Dans ce combat que mène une jeune femme, à savoir convaincre plusieurs personnes à renoncer à une prime de 1000 euros en échange de la sauvegarde son emploi, j'y vois plus le portrait d'une femme au sortir d'une longue dépression.
Elle doit se faire violence pour taper à la porte des gens, à expliquer son problème, à essuyer des refus, des hésitations, des gens qui disent oui, en bref, je vois plus une femme qui se dépasse que de tenter de garder son travail. Encore une fois, je suis sidéré par le jeu de Marion Cotillard, qu'on voit évoluer au fur et à mesure, prenant de l'assurance, mais gardant en elle cette gêne de quémander, à la limite de la supplication. Elle peut compter sur son mari, le très bon Fabrizio Rongione, pour l'épauler dans sa tâche. On y trouvera un habitué des Dardenne dans un rôle bref mais capital, mais je laisse la surprise.
Comme souvent chez les Dardenne, le film est sans aucune musique, et il y a une réelle urgence à filmer ; c'est à peine si on se croirait dans un thriller caméra à l'épaule. Peut-être est-ce parce que cette femme doit convaincre douze personnes, j'ai pensé à Douze hommes en colère, dans le sens où les retournements de situation sont également présents, où les hommes sont devant leur avenir ; mille euros, c'est tout de même une somme, surtout dans une zone apparemment sinistrée au niveau de l'emploi !
Bien entendu, on peut penser à ce qu'on ferait dans ce cas. Mais, sans aller trop loin dans l'histoire, il en ressort une grande solidarité, la victoire de l'humain sur le matériel ; quelque chose qui peut avoir une résonance à notre époque. D'ailleurs, la fin est magnifique, avec ce que gagne le personnage joué par Cotillard...

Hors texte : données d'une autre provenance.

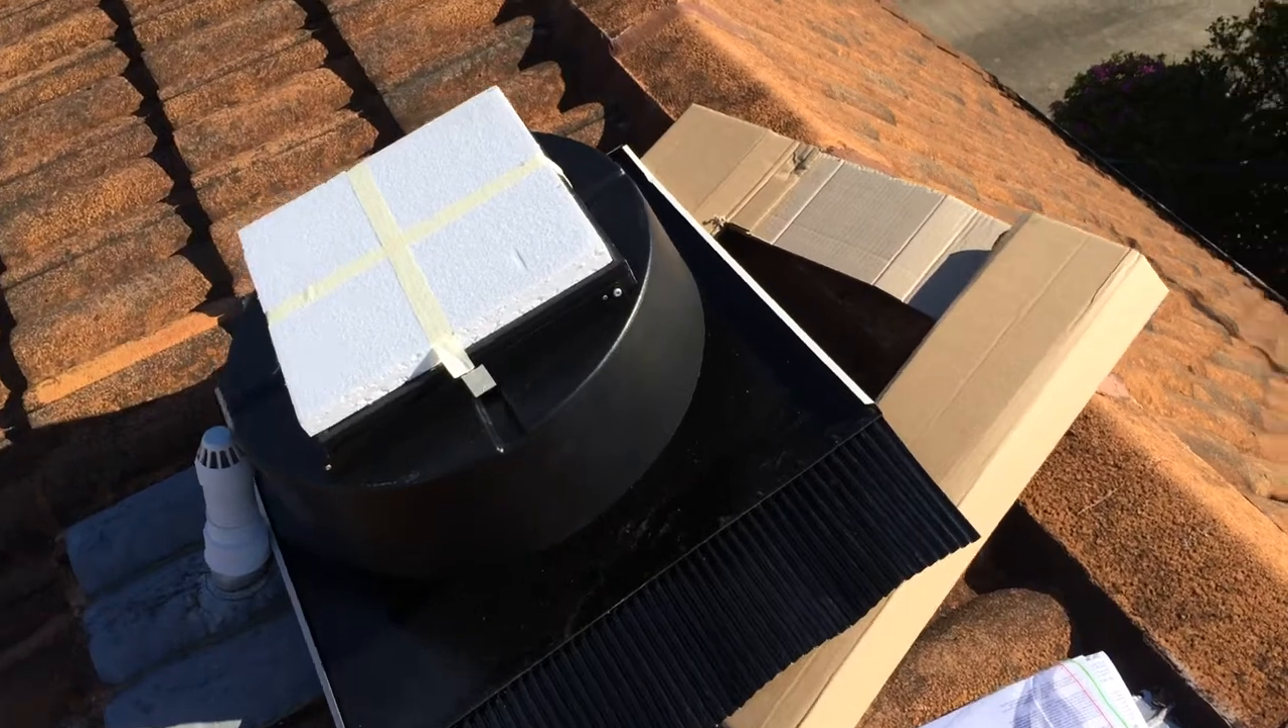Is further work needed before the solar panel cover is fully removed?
Yes.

Plusieurs scènes m'ont souvent ému ; celle des médicaments où, prise par le désespoir, elle avale plusieurs Xanax et finit à l’hôpital pour un lavage d'estomac, et un moment très fort ; celui où elle rencontre le footballeur qui éclate en sanglots, ce qui la laisse complètement coi.

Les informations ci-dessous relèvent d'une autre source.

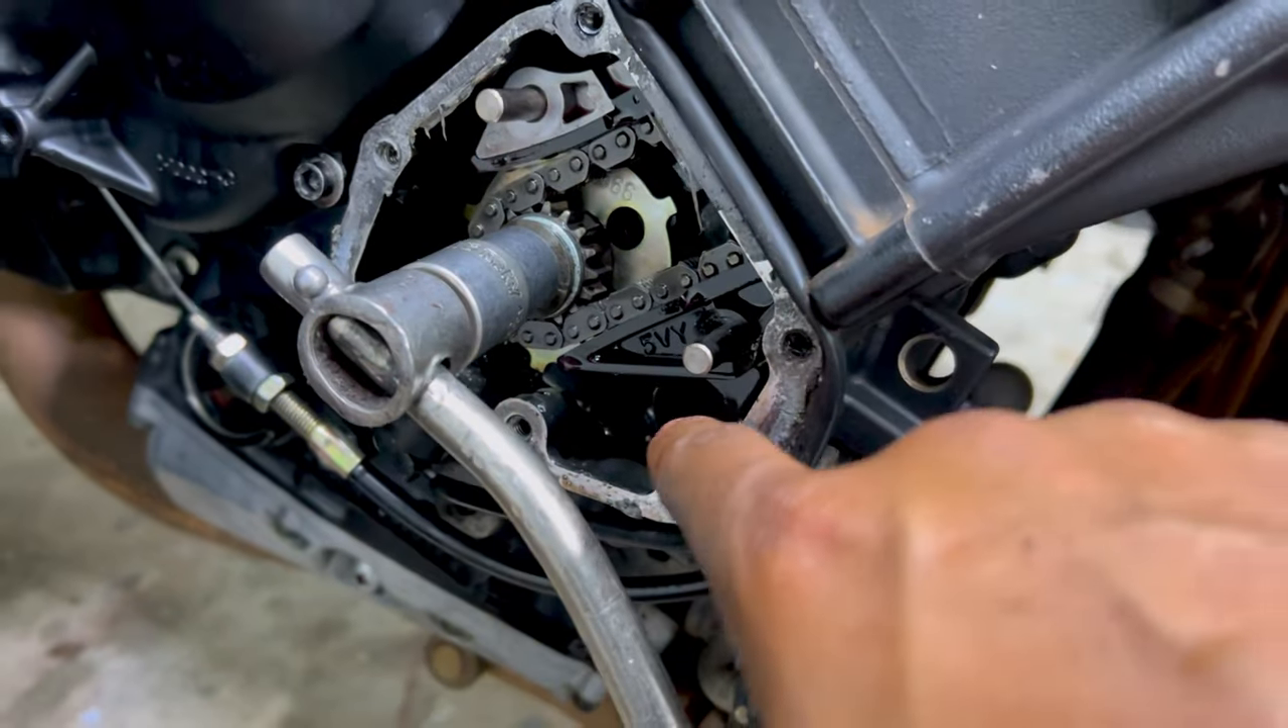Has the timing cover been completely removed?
Yes.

Honnêtement, je ne sais pas si l'histoire est crédible au niveau du code du travail (français ou belge) et à la limite, je m'en fiche ; je juge un film, pas un documentaire. Mais ce que j'ai m'a bouleversé comme rarement, dans ce portrait de femme pressée et le jeu très profond de Marion Cotillard. Il y a quelque chose dans l’œuvre des Dardenne qui touche, qui émeut, et celui-là ne fait pas exception, ce qui est marque la marque des plus grands.